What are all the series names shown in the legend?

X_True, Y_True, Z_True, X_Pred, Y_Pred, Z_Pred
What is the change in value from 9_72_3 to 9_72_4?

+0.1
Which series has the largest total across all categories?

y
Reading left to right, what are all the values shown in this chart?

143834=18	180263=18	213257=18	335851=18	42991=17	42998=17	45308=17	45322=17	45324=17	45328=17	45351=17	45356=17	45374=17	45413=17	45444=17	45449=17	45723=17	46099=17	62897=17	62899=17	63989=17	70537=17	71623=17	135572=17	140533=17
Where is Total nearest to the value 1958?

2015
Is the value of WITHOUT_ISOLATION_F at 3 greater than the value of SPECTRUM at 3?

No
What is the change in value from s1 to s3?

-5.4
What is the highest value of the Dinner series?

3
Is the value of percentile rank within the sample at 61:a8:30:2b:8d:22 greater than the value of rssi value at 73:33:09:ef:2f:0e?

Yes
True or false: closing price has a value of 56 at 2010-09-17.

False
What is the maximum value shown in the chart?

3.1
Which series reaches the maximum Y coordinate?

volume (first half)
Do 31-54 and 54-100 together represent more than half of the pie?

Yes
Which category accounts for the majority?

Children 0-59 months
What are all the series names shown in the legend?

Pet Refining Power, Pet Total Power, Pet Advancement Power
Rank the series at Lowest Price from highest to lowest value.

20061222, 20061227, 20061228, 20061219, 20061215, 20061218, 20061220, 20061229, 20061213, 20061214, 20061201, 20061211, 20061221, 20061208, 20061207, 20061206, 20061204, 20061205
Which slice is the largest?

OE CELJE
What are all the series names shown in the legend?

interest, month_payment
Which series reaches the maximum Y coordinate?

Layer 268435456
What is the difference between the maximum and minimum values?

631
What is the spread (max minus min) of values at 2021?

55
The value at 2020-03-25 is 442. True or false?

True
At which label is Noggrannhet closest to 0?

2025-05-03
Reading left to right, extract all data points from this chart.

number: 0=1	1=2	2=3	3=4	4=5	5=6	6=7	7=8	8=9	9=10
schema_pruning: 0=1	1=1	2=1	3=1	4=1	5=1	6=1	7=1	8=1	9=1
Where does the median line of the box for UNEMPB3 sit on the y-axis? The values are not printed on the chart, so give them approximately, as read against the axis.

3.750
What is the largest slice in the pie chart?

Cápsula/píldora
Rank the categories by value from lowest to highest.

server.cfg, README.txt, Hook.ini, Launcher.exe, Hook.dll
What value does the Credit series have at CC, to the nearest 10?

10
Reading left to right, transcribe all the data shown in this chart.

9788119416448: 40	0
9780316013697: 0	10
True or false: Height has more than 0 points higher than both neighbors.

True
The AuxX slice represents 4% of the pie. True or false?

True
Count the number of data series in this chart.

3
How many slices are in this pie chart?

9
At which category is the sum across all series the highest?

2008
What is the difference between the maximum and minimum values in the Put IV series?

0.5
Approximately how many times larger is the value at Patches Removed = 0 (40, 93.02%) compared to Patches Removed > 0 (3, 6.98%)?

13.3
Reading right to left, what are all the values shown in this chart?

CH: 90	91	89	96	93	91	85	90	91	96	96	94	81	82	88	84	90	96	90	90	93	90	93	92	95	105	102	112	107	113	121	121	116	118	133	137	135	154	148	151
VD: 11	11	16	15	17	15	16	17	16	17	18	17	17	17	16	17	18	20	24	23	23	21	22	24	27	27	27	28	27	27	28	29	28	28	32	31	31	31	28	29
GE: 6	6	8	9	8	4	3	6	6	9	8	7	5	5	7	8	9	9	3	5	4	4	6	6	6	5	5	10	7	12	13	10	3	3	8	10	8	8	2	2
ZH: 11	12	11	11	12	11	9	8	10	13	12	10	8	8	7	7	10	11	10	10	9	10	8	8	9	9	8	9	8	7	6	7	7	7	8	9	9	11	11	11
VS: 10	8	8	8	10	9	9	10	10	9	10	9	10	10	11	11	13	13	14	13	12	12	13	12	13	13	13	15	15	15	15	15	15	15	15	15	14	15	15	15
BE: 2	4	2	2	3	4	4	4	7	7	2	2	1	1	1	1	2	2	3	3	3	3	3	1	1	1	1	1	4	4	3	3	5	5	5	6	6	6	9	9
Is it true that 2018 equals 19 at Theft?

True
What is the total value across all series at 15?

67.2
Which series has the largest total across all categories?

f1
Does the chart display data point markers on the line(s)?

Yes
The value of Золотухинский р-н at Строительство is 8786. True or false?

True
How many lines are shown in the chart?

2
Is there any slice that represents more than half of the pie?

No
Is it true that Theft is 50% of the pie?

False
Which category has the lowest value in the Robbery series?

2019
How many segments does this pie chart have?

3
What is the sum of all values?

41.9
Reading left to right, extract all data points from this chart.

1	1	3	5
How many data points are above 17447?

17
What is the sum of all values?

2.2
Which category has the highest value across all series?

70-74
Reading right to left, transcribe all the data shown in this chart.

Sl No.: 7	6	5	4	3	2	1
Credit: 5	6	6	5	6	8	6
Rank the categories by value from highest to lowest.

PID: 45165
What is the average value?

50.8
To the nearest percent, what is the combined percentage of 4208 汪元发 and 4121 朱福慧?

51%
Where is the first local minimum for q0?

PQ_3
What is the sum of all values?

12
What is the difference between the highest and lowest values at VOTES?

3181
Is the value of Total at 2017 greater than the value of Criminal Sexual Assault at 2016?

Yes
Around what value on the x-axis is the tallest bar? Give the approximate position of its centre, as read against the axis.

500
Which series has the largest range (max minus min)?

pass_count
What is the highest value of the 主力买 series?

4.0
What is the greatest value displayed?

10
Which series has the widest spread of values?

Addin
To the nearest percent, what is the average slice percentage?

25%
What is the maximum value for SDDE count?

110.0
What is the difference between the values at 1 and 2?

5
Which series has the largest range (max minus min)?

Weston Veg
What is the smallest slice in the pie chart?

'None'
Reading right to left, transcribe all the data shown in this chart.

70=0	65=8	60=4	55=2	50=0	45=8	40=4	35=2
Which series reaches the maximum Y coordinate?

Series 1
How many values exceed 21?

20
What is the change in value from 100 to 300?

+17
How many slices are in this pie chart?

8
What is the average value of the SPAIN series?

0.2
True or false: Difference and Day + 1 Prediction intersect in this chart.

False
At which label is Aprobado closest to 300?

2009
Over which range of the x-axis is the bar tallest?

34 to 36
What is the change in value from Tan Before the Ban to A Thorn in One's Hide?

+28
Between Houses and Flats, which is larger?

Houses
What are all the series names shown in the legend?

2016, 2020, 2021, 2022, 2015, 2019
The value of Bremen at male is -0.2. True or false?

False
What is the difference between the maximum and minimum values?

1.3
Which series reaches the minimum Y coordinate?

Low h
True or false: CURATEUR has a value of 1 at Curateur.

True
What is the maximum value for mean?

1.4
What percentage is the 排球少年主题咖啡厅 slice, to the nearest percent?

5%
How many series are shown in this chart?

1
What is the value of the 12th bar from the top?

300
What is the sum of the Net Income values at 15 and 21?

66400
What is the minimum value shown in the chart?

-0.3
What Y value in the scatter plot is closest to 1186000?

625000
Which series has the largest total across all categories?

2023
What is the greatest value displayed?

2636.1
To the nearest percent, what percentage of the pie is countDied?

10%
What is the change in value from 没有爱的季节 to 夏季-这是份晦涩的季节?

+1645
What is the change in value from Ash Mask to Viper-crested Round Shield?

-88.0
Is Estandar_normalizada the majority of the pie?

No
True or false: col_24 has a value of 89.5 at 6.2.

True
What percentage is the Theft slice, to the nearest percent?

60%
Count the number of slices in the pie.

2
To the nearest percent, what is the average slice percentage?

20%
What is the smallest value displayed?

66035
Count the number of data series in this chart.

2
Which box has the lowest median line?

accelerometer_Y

### BRIEF
Copy every one of the rows above without changing a single character.

### RESPONSE TO THIS TASK
What are all the series names shown in the legend?

X_True, Y_True, Z_True, X_Pred, Y_Pred, Z_Pred
What is the change in value from 9_72_3 to 9_72_4?

+0.1
Which series has the largest total across all categories?

y
Reading left to right, what are all the values shown in this chart?

143834=18	180263=18	213257=18	335851=18	42991=17	42998=17	45308=17	45322=17	45324=17	45328=17	45351=17	45356=17	45374=17	45413=17	45444=17	45449=17	45723=17	46099=17	62897=17	62899=17	63989=17	70537=17	71623=17	135572=17	140533=17
Where is Total nearest to the value 1958?

2015
Is the value of WITHOUT_ISOLATION_F at 3 greater than the value of SPECTRUM at 3?

No
What is the change in value from s1 to s3?

-5.4
What is the highest value of the Dinner series?

3
Is the value of percentile rank within the sample at 61:a8:30:2b:8d:22 greater than the value of rssi value at 73:33:09:ef:2f:0e?

Yes
True or false: closing price has a value of 56 at 2010-09-17.

False
What is the maximum value shown in the chart?

3.1
Which series reaches the maximum Y coordinate?

volume (first half)
Do 31-54 and 54-100 together represent more than half of the pie?

Yes
Which category accounts for the majority?

Children 0-59 months
What are all the series names shown in the legend?

Pet Refining Power, Pet Total Power, Pet Advancement Power
Rank the series at Lowest Price from highest to lowest value.

20061222, 20061227, 20061228, 20061219, 20061215, 20061218, 20061220, 20061229, 20061213, 20061214, 20061201, 20061211, 20061221, 20061208, 20061207, 20061206, 20061204, 20061205
Which slice is the largest?

OE CELJE
What are all the series names shown in the legend?

interest, month_payment
Which series reaches the maximum Y coordinate?

Layer 268435456
What is the difference between the maximum and minimum values?

631
What is the spread (max minus min) of values at 2021?

55
The value at 2020-03-25 is 442. True or false?

True
At which label is Noggrannhet closest to 0?

2025-05-03
Reading left to right, extract all data points from this chart.

number: 0=1	1=2	2=3	3=4	4=5	5=6	6=7	7=8	8=9	9=10
schema_pruning: 0=1	1=1	2=1	3=1	4=1	5=1	6=1	7=1	8=1	9=1
Where does the median line of the box for UNEMPB3 sit on the y-axis? The values are not printed on the chart, so give them approximately, as read against the axis.

3.750
What is the largest slice in the pie chart?

Cápsula/píldora
Rank the categories by value from lowest to highest.

server.cfg, README.txt, Hook.ini, Launcher.exe, Hook.dll
What value does the Credit series have at CC, to the nearest 10?

10
Reading left to right, transcribe all the data shown in this chart.

9788119416448: 40	0
9780316013697: 0	10
True or false: Height has more than 0 points higher than both neighbors.

True
The AuxX slice represents 4% of the pie. True or false?

True
Count the number of data series in this chart.

3
How many slices are in this pie chart?

9
At which category is the sum across all series the highest?

2008
What is the difference between the maximum and minimum values in the Put IV series?

0.5
Approximately how many times larger is the value at Patches Removed = 0 (40, 93.02%) compared to Patches Removed > 0 (3, 6.98%)?

13.3
Reading right to left, what are all the values shown in this chart?

CH: 90	91	89	96	93	91	85	90	91	96	96	94	81	82	88	84	90	96	90	90	93	90	93	92	95	105	102	112	107	113	121	121	116	118	133	137	135	154	148	151
VD: 11	11	16	15	17	15	16	17	16	17	18	17	17	17	16	17	18	20	24	23	23	21	22	24	27	27	27	28	27	27	28	29	28	28	32	31	31	31	28	29
GE: 6	6	8	9	8	4	3	6	6	9	8	7	5	5	7	8	9	9	3	5	4	4	6	6	6	5	5	10	7	12	13	10	3	3	8	10	8	8	2	2
ZH: 11	12	11	11	12	11	9	8	10	13	12	10	8	8	7	7	10	11	10	10	9	10	8	8	9	9	8	9	8	7	6	7	7	7	8	9	9	11	11	11
VS: 10	8	8	8	10	9	9	10	10	9	10	9	10	10	11	11	13	13	14	13	12	12	13	12	13	13	13	15	15	15	15	15	15	15	15	15	14	15	15	15
BE: 2	4	2	2	3	4	4	4	7	7	2	2	1	1	1	1	2	2	3	3	3	3	3	1	1	1	1	1	4	4	3	3	5	5	5	6	6	6	9	9
Is it true that 2018 equals 19 at Theft?

True
What is the total value across all series at 15?

67.2
Which series has the largest total across all categories?

f1
Does the chart display data point markers on the line(s)?

Yes
The value of Золотухинский р-н at Строительство is 8786. True or false?

True
How many lines are shown in the chart?

2
Is there any slice that represents more than half of the pie?

No
Is it true that Theft is 50% of the pie?

False
Which category has the lowest value in the Robbery series?

2019
How many segments does this pie chart have?

3
What is the sum of all values?

41.9
Reading left to right, extract all data points from this chart.

1	1	3	5
How many data points are above 17447?

17
What is the sum of all values?

2.2
Which category has the highest value across all series?

70-74
Reading right to left, transcribe all the data shown in this chart.

Sl No.: 7	6	5	4	3	2	1
Credit: 5	6	6	5	6	8	6
Rank the categories by value from highest to lowest.

PID: 45165
What is the average value?

50.8
To the nearest percent, what is the combined percentage of 4208 汪元发 and 4121 朱福慧?

51%
Where is the first local minimum for q0?

PQ_3
What is the sum of all values?

12
What is the difference between the highest and lowest values at VOTES?

3181
Is the value of Total at 2017 greater than the value of Criminal Sexual Assault at 2016?

Yes
Around what value on the x-axis is the tallest bar? Give the approximate position of its centre, as read against the axis.

500
Which series has the largest range (max minus min)?

pass_count
What is the highest value of the 主力买 series?

4.0
What is the greatest value displayed?

10
Which series has the widest spread of values?

Addin
To the nearest percent, what is the average slice percentage?

25%
What is the maximum value for SDDE count?

110.0
What is the difference between the values at 1 and 2?

5
Which series has the largest range (max minus min)?

Weston Veg
What is the smallest slice in the pie chart?

'None'
Reading right to left, transcribe all the data shown in this chart.

70=0	65=8	60=4	55=2	50=0	45=8	40=4	35=2
Which series reaches the maximum Y coordinate?

Series 1
How many values exceed 21?

20
What is the change in value from 100 to 300?

+17
How many slices are in this pie chart?

8
What is the average value of the SPAIN series?

0.2
True or false: Difference and Day + 1 Prediction intersect in this chart.

False
At which label is Aprobado closest to 300?

2009
Over which range of the x-axis is the bar tallest?

34 to 36
What is the change in value from Tan Before the Ban to A Thorn in One's Hide?

+28
Between Houses and Flats, which is larger?

Houses
What are all the series names shown in the legend?

2016, 2020, 2021, 2022, 2015, 2019
The value of Bremen at male is -0.2. True or false?

False
What is the difference between the maximum and minimum values?

1.3
Which series reaches the minimum Y coordinate?

Low h
True or false: CURATEUR has a value of 1 at Curateur.

True
What is the maximum value for mean?

1.4
What percentage is the 排球少年主题咖啡厅 slice, to the nearest percent?

5%
How many series are shown in this chart?

1
What is the value of the 12th bar from the top?

300
What is the sum of the Net Income values at 15 and 21?

66400
What is the minimum value shown in the chart?

-0.3
What Y value in the scatter plot is closest to 1186000?

625000
Which series has the largest total across all categories?

2023
What is the greatest value displayed?

2636.1
To the nearest percent, what percentage of the pie is countDied?

10%
What is the change in value from 没有爱的季节 to 夏季-这是份晦涩的季节?

+1645
What is the change in value from Ash Mask to Viper-crested Round Shield?

-88.0
Is Estandar_normalizada the majority of the pie?

No
True or false: col_24 has a value of 89.5 at 6.2.

True
What percentage is the Theft slice, to the nearest percent?

60%
Count the number of slices in the pie.

2
To the nearest percent, what is the average slice percentage?

20%
What is the smallest value displayed?

66035
Count the number of data series in this chart.

2
Which box has the lowest median line?

accelerometer_Y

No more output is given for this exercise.